You’re your own woman. Whether it’s in your married home trying to feed a stray cat, dining with your mother’s second husband at a restaurant, stealthily trying cigarettes with friends, having sex with a guy in your hostel room, waiting alone at the steps of the registrar’s office to get married, trying to secure your husband’s release from terrorists, marrying a Hindu man and leaving your Muslim family behind, taking on upper caste men in the village following your father’s death.

Screenshot from movie OK Kanmani

You’re wide-eyed, staring at your man in a bright canary yellow cotton sari with a thin black border and a childlike face summed up with a big red pottu. You sport long raggedy curls and turquoise shirts and sequin dresses that talk about the decade’s colourful expressiveness. In the vintage-y grunge-y 90s, you had free-flowing sensuous white shirts and navy blue high-waisted jeans, oversized shirts and black tights, long skirts and puffy shirts.

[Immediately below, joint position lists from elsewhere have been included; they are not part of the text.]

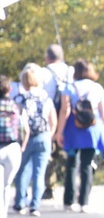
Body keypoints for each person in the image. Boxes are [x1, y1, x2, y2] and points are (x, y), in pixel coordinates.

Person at [54, 59, 104, 213]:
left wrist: (59, 132)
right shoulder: (97, 88)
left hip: (73, 128)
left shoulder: (69, 87)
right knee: (86, 165)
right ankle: (84, 202)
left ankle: (68, 201)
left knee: (71, 164)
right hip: (92, 129)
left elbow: (64, 110)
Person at [12, 64, 57, 216]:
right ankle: (35, 205)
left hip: (25, 137)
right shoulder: (46, 98)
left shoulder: (20, 99)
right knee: (39, 172)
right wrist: (50, 135)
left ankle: (20, 202)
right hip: (43, 136)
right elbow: (53, 120)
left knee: (22, 170)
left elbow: (16, 120)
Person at [38, 44, 73, 200]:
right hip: (69, 118)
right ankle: (72, 180)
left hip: (49, 118)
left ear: (47, 57)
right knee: (67, 152)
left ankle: (49, 186)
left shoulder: (43, 72)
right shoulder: (70, 70)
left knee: (49, 155)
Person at [0, 75, 29, 218]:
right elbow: (24, 130)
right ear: (9, 89)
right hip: (12, 148)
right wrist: (22, 146)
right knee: (5, 186)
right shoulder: (17, 106)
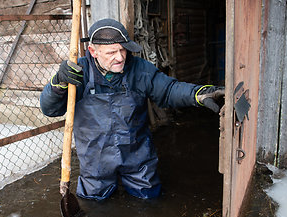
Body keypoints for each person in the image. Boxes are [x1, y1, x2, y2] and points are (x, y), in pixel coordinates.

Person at [40, 18, 223, 201]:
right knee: (95, 204)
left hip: (136, 154)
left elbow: (168, 90)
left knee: (150, 199)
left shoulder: (138, 69)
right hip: (96, 158)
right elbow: (50, 109)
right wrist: (58, 83)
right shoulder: (79, 72)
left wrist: (197, 95)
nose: (120, 57)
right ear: (93, 51)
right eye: (112, 52)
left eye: (122, 49)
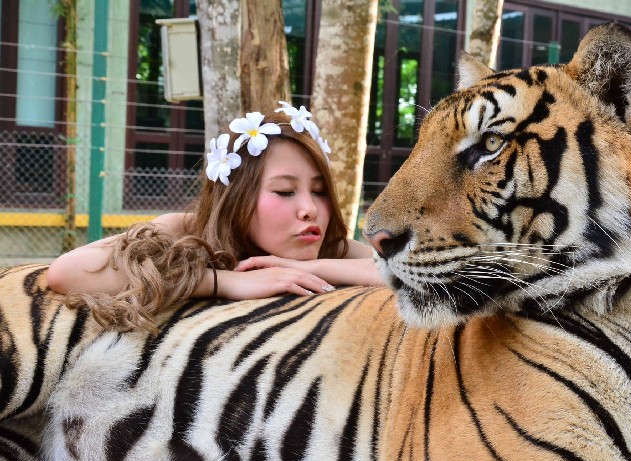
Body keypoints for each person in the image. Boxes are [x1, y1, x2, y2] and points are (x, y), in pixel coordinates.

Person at [47, 102, 382, 333]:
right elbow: (67, 272)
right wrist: (225, 282)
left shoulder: (328, 247)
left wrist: (308, 268)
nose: (309, 208)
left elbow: (400, 271)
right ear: (236, 198)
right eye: (284, 191)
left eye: (320, 191)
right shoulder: (185, 229)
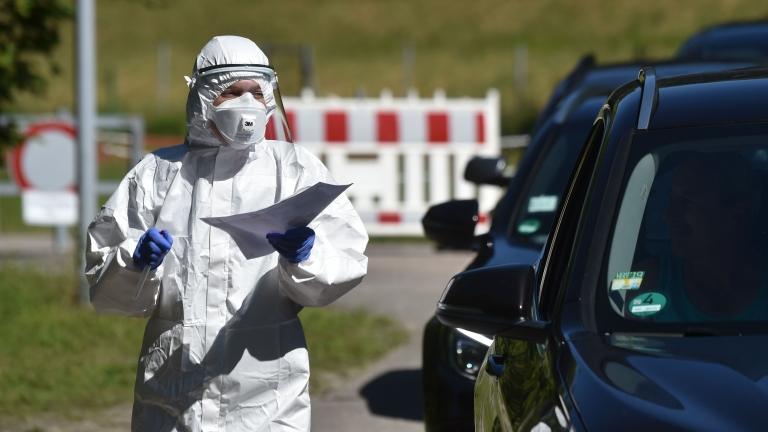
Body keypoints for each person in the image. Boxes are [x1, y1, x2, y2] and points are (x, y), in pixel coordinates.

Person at [84, 35, 369, 431]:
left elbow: (346, 262)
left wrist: (308, 255)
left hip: (267, 391)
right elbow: (106, 289)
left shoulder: (293, 170)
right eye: (231, 92)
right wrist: (134, 261)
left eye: (255, 92)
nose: (246, 104)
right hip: (171, 391)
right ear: (203, 98)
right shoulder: (157, 175)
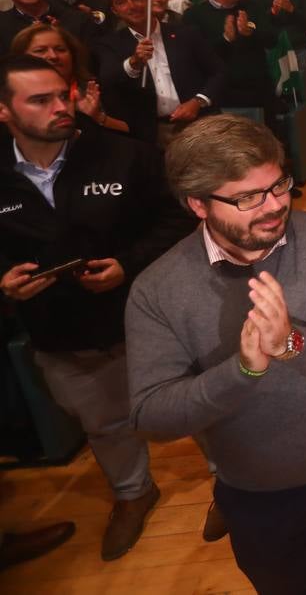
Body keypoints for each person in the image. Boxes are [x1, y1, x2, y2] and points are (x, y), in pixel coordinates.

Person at [125, 114, 306, 594]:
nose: (274, 206)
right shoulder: (158, 290)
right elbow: (152, 414)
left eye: (279, 186)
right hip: (258, 496)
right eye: (247, 197)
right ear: (197, 203)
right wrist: (241, 371)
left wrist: (291, 344)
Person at [0, 55, 190, 561]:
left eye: (62, 95)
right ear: (4, 111)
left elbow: (178, 222)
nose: (60, 107)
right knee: (104, 423)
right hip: (63, 335)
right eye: (40, 100)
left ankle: (229, 484)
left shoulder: (126, 156)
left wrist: (128, 265)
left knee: (196, 404)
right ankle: (133, 493)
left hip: (151, 319)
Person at [94, 0, 225, 146]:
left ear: (147, 1)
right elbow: (108, 79)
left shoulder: (186, 33)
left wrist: (198, 101)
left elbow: (218, 72)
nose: (132, 6)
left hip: (200, 124)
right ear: (114, 11)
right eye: (122, 2)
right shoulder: (110, 44)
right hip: (152, 133)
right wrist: (134, 62)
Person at [12, 23, 128, 133]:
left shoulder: (99, 88)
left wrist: (98, 117)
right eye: (40, 51)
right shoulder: (11, 97)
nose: (53, 56)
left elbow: (134, 133)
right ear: (22, 58)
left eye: (60, 49)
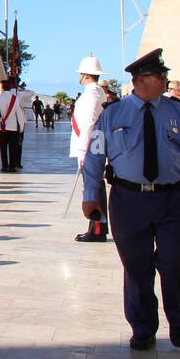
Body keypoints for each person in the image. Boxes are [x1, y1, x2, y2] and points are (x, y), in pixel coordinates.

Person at [81, 48, 180, 351]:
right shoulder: (112, 114)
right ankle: (143, 327)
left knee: (173, 263)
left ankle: (178, 321)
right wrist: (91, 196)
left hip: (173, 199)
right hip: (129, 200)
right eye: (161, 76)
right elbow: (94, 156)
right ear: (142, 80)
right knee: (136, 266)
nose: (166, 80)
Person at [70, 55, 107, 249]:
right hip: (92, 144)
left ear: (84, 75)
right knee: (94, 187)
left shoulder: (92, 94)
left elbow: (88, 124)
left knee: (93, 189)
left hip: (90, 145)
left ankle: (98, 229)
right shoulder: (95, 92)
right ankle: (96, 226)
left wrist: (83, 150)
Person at [0, 79, 26, 172]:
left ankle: (4, 166)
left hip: (2, 126)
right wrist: (21, 126)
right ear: (10, 87)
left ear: (3, 87)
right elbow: (19, 113)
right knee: (13, 148)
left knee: (3, 148)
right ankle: (12, 166)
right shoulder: (14, 98)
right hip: (13, 126)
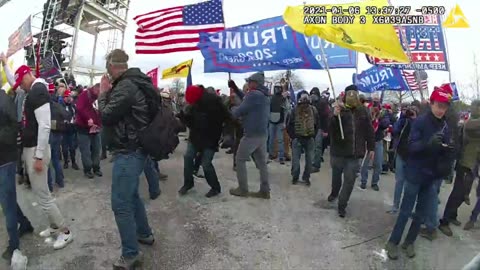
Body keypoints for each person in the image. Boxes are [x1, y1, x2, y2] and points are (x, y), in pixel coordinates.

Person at [98, 49, 155, 268]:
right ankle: (144, 234)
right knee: (131, 196)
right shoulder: (132, 82)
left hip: (129, 151)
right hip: (135, 149)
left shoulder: (126, 86)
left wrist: (103, 93)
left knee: (120, 203)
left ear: (112, 66)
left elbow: (106, 115)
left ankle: (131, 254)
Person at [385, 87, 455, 260]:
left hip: (431, 176)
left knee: (421, 213)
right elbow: (411, 146)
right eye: (438, 105)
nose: (441, 110)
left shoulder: (446, 126)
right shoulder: (421, 122)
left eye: (444, 106)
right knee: (406, 210)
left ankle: (409, 242)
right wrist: (427, 144)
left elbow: (448, 147)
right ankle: (393, 242)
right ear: (431, 103)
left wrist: (448, 153)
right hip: (415, 172)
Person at [12, 65, 73, 250]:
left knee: (43, 196)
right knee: (42, 193)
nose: (21, 87)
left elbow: (45, 125)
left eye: (22, 82)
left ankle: (65, 231)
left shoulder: (38, 92)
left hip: (36, 150)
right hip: (32, 148)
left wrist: (38, 157)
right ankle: (55, 226)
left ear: (28, 76)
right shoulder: (35, 89)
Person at [0, 53, 35, 262]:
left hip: (6, 158)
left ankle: (14, 245)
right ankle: (26, 224)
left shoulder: (3, 99)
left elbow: (13, 127)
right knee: (8, 198)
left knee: (6, 200)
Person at [328, 85, 375, 218]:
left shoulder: (363, 111)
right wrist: (334, 116)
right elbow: (330, 129)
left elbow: (369, 130)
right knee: (336, 178)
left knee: (349, 180)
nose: (352, 97)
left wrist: (371, 147)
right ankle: (334, 192)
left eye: (355, 94)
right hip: (338, 152)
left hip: (355, 153)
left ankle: (342, 205)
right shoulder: (339, 110)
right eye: (350, 94)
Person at [177, 85, 232, 198]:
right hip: (196, 137)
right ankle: (188, 183)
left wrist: (227, 133)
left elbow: (227, 117)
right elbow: (191, 123)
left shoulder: (214, 102)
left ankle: (215, 187)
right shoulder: (193, 105)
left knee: (206, 164)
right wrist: (183, 118)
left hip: (210, 138)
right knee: (188, 157)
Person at [438, 100, 480, 237]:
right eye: (475, 107)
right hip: (465, 163)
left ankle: (452, 215)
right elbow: (471, 126)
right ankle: (444, 222)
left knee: (464, 194)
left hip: (472, 164)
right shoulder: (470, 123)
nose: (474, 109)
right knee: (458, 193)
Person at [229, 72, 270, 199]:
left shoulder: (253, 95)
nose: (248, 83)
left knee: (240, 160)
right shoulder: (264, 94)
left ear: (255, 83)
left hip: (251, 134)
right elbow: (247, 98)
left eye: (250, 81)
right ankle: (265, 190)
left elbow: (241, 109)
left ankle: (243, 189)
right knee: (262, 163)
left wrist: (230, 112)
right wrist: (235, 88)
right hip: (262, 134)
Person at [388, 104, 418, 214]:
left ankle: (406, 209)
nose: (409, 113)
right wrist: (403, 118)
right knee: (399, 181)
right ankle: (395, 206)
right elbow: (395, 130)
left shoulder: (419, 123)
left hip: (412, 157)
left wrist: (414, 120)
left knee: (409, 184)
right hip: (401, 154)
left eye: (411, 111)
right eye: (406, 110)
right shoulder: (403, 121)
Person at [286, 91, 319, 186]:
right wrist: (294, 137)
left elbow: (317, 124)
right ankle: (295, 177)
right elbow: (289, 125)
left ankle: (306, 177)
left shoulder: (313, 110)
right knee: (296, 162)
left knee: (309, 162)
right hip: (298, 139)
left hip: (309, 139)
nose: (305, 103)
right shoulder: (294, 110)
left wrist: (313, 135)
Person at [360, 101, 391, 191]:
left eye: (377, 108)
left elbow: (386, 124)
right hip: (367, 141)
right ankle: (363, 181)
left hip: (378, 141)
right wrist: (371, 118)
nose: (375, 109)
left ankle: (375, 182)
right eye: (374, 107)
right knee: (364, 164)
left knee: (378, 164)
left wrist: (378, 119)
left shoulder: (383, 115)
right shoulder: (366, 113)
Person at [75, 83, 102, 179]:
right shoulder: (84, 95)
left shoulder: (99, 98)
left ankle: (96, 168)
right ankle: (87, 169)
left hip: (96, 128)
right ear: (95, 89)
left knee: (96, 149)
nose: (100, 93)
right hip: (83, 128)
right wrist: (88, 119)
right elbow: (79, 108)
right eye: (99, 91)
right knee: (85, 150)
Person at [268, 84, 287, 164]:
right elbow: (268, 109)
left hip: (280, 121)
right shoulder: (271, 98)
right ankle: (271, 155)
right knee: (272, 139)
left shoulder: (283, 99)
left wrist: (284, 122)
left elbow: (286, 111)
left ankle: (281, 157)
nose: (277, 90)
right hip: (272, 120)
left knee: (279, 140)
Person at [61, 89, 79, 170]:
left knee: (72, 147)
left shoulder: (73, 106)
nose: (68, 98)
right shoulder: (61, 106)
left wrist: (75, 121)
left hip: (72, 130)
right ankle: (65, 162)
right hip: (64, 130)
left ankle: (74, 162)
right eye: (67, 97)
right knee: (64, 148)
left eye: (70, 96)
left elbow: (76, 115)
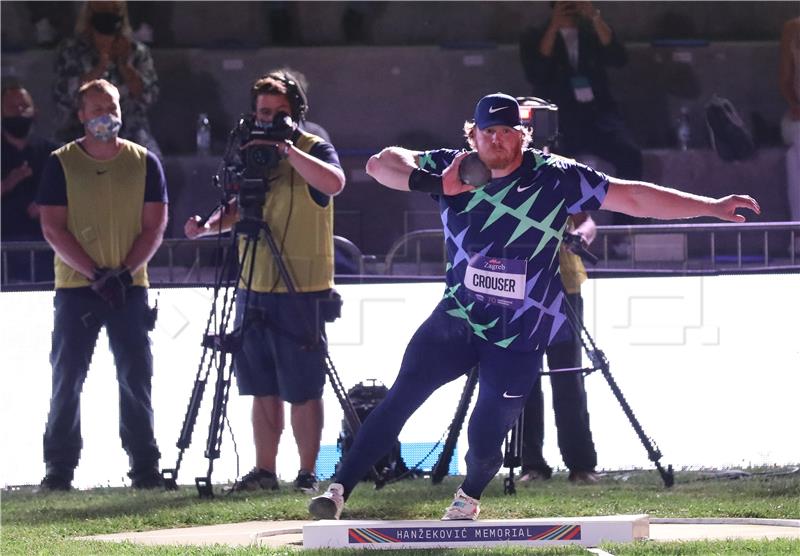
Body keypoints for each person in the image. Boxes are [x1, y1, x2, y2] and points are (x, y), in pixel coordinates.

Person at [309, 92, 759, 521]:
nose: (497, 140)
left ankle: (469, 495)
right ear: (473, 136)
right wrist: (430, 181)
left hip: (520, 335)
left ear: (524, 135)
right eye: (488, 132)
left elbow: (633, 196)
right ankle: (337, 489)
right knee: (399, 399)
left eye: (507, 131)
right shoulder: (453, 167)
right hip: (458, 320)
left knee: (486, 439)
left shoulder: (555, 175)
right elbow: (380, 163)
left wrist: (712, 207)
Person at [184, 69, 346, 494]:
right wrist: (206, 227)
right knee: (261, 386)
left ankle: (308, 472)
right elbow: (241, 205)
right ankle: (264, 470)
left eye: (279, 112)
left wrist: (288, 150)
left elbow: (334, 183)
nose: (269, 119)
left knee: (303, 388)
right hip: (253, 283)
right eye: (263, 112)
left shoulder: (314, 148)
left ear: (296, 114)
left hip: (302, 287)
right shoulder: (248, 150)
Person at [36, 78, 168, 491]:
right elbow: (53, 228)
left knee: (136, 376)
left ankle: (144, 467)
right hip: (77, 288)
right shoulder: (61, 162)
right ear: (81, 115)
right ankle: (59, 469)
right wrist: (95, 273)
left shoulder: (144, 161)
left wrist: (125, 273)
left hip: (130, 285)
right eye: (94, 108)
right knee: (68, 375)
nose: (103, 115)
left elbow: (155, 225)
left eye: (109, 106)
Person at [519, 1, 643, 241]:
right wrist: (555, 26)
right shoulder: (536, 34)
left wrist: (594, 16)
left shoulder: (591, 31)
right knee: (551, 166)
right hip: (560, 118)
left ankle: (622, 234)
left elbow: (619, 58)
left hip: (598, 115)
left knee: (630, 155)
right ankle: (561, 235)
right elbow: (536, 72)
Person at [519, 213, 598, 485]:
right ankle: (531, 465)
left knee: (568, 376)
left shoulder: (562, 172)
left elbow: (587, 221)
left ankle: (581, 464)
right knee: (523, 379)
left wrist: (581, 236)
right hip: (518, 287)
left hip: (564, 284)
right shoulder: (499, 173)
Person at [53, 0, 161, 157]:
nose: (108, 14)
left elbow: (149, 96)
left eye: (114, 9)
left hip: (129, 131)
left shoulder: (137, 52)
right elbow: (63, 97)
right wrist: (101, 65)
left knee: (150, 156)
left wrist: (125, 65)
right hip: (79, 130)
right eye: (102, 8)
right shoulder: (71, 52)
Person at [1, 84, 58, 283]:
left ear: (36, 112)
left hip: (45, 246)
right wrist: (6, 184)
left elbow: (74, 191)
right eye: (11, 107)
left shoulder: (54, 153)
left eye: (24, 106)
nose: (19, 111)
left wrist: (47, 204)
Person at [779, 16, 800, 230]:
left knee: (792, 158)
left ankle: (796, 230)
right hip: (797, 117)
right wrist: (795, 104)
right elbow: (785, 82)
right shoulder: (793, 28)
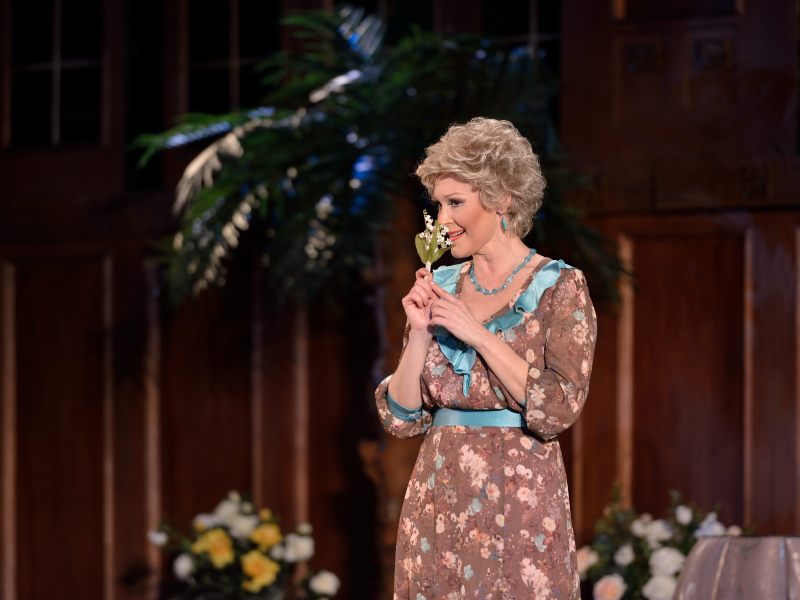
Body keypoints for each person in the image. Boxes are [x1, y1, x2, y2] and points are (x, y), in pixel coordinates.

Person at [374, 117, 598, 599]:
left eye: (456, 202)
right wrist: (419, 335)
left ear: (502, 199)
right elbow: (401, 418)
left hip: (520, 500)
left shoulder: (559, 287)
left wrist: (475, 333)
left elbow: (557, 408)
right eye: (438, 204)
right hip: (438, 498)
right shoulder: (441, 285)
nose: (442, 220)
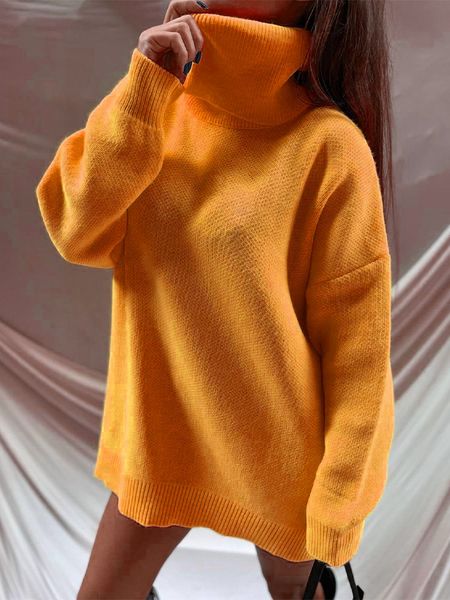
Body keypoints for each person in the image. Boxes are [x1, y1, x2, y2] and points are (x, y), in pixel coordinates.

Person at [36, 0, 395, 598]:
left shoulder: (328, 147)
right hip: (162, 447)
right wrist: (145, 86)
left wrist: (340, 499)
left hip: (282, 463)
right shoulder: (156, 104)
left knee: (297, 589)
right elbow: (75, 229)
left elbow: (359, 351)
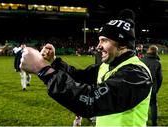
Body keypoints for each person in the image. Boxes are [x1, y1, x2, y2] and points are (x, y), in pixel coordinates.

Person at [20, 9, 153, 126]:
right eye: (99, 40)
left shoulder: (136, 74)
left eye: (104, 40)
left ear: (123, 45)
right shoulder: (107, 66)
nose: (98, 46)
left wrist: (42, 69)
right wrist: (54, 61)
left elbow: (90, 101)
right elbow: (77, 77)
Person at [141, 45, 163, 126]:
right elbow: (160, 79)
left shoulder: (141, 60)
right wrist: (157, 89)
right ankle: (154, 124)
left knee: (142, 106)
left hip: (141, 88)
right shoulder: (157, 62)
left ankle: (142, 122)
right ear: (156, 52)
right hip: (152, 87)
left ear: (148, 51)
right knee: (153, 105)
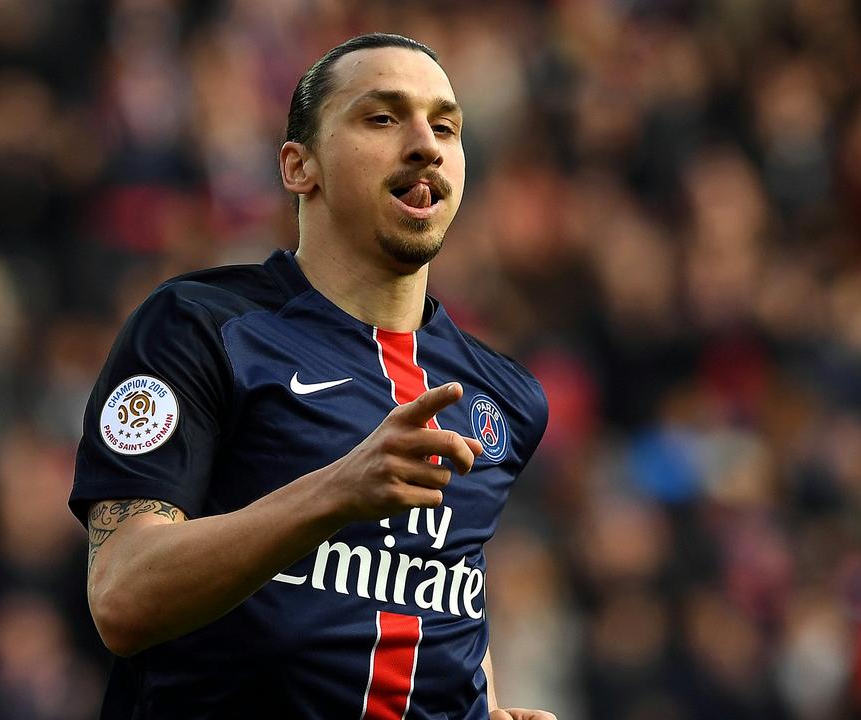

You also have office-wear starchy cotton saris and borrowed shirts from the husband. Sometimes, rarely, you have a bottle green number which you pair with a striking red lipstick (MAC’s Russian Red?). Lately, you’ve had John Lennon sunglasses, hot yoga pants, long anarkalis that shimmer in the Mumbai heat. Did you perhaps show us a glimpse last week of a rich velvet green kurta with gilded embellishments?

Screenshot from movie Iruvar

It was as if you picked through the flotsam and jetsam of pieces from your wardrobe and made something beautiful no one would’ve ever have thought of.

You have a complex and close relationship with your father that goes on to shape your relationship with your boyfriend and husband. Either your father is absent, he is poised and understanding, authoritarian, gruff and loveable, revered, a mentor or you loved him, then hated him and went back to loving him again.

Your mother is mostly present — she’s strict and businesslike, asking you to stay away from trouble and just mirror her life by marrying safely, having two children (or more) and lead a middle-class life that is rarely spoken about.

You’re an Anjali, Indira, Anu, Neela, Chitra, Roja, Kalpana, Pushpavalli, Meghna, Shakti, Shaila Banu, Meera, Tara — names that weren’t really heard much of in that decade, nevertheless, savoury delicious names that rolled off people’s tongues and on to newborn baby girls.

Your heart is full of burdens. You love him but you don’t know how to express it and your wonder if he loves you back; if he would ever say it out loud.

Meanwhile you worry about passing in economics and biology.

And about money and train schedules.